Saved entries
━━━━━━

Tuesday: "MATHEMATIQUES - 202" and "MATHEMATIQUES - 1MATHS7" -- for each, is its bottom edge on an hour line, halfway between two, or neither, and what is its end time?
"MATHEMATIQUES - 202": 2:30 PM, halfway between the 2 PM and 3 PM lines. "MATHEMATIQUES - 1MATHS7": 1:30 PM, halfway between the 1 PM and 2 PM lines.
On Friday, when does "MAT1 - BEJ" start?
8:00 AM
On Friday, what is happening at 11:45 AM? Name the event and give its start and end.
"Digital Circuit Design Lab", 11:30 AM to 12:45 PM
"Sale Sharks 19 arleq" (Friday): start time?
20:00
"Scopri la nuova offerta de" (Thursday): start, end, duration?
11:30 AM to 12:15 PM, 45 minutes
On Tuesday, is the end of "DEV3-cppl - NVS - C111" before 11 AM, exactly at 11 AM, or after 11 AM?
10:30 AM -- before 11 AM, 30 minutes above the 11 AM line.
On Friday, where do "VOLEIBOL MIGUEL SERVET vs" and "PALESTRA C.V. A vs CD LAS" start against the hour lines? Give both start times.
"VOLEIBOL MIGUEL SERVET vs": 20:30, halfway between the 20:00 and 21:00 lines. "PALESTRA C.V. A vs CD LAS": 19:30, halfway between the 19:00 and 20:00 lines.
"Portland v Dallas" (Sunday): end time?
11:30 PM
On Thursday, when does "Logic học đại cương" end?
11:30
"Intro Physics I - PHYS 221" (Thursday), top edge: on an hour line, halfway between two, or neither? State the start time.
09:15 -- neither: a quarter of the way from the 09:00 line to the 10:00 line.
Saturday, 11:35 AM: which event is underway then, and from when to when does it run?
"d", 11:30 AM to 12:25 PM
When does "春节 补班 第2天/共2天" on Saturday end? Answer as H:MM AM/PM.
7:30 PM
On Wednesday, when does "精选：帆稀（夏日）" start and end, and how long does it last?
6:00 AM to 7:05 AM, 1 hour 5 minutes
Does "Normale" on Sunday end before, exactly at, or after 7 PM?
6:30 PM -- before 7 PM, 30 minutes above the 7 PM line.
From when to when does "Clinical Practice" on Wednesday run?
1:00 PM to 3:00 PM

━━━━━━

What is needed:
Print all of the records above again, word for word, with nothing changed.

Solution to this problem:
Tuesday: "MATHEMATIQUES - 202" and "MATHEMATIQUES - 1MATHS7" -- for each, is its bottom edge on an hour line, halfway between two, or neither, and what is its end time?
"MATHEMATIQUES - 202": 2:30 PM, halfway between the 2 PM and 3 PM lines. "MATHEMATIQUES - 1MATHS7": 1:30 PM, halfway between the 1 PM and 2 PM lines.
On Friday, when does "MAT1 - BEJ" start?
8:00 AM
On Friday, what is happening at 11:45 AM? Name the event and give its start and end.
"Digital Circuit Design Lab", 11:30 AM to 12:45 PM
"Sale Sharks 19 arleq" (Friday): start time?
20:00
"Scopri la nuova offerta de" (Thursday): start, end, duration?
11:30 AM to 12:15 PM, 45 minutes
On Tuesday, is the end of "DEV3-cppl - NVS - C111" before 11 AM, exactly at 11 AM, or after 11 AM?
10:30 AM -- before 11 AM, 30 minutes above the 11 AM line.
On Friday, where do "VOLEIBOL MIGUEL SERVET vs" and "PALESTRA C.V. A vs CD LAS" start against the hour lines? Give both start times.
"VOLEIBOL MIGUEL SERVET vs": 20:30, halfway between the 20:00 and 21:00 lines. "PALESTRA C.V. A vs CD LAS": 19:30, halfway between the 19:00 and 20:00 lines.
"Portland v Dallas" (Sunday): end time?
11:30 PM
On Thursday, when does "Logic học đại cương" end?
11:30
"Intro Physics I - PHYS 221" (Thursday), top edge: on an hour line, halfway between two, or neither? State the start time.
09:15 -- neither: a quarter of the way from the 09:00 line to the 10:00 line.
Saturday, 11:35 AM: which event is underway then, and from when to when does it run?
"d", 11:30 AM to 12:25 PM
When does "春节 补班 第2天/共2天" on Saturday end? Answer as H:MM AM/PM.
7:30 PM
On Wednesday, when does "精选：帆稀（夏日）" start and end, and how long does it last?
6:00 AM to 7:05 AM, 1 hour 5 minutes
Does "Normale" on Sunday end before, exactly at, or after 7 PM?
6:30 PM -- before 7 PM, 30 minutes above the 7 PM line.
From when to when does "Clinical Practice" on Wednesday run?
1:00 PM to 3:00 PM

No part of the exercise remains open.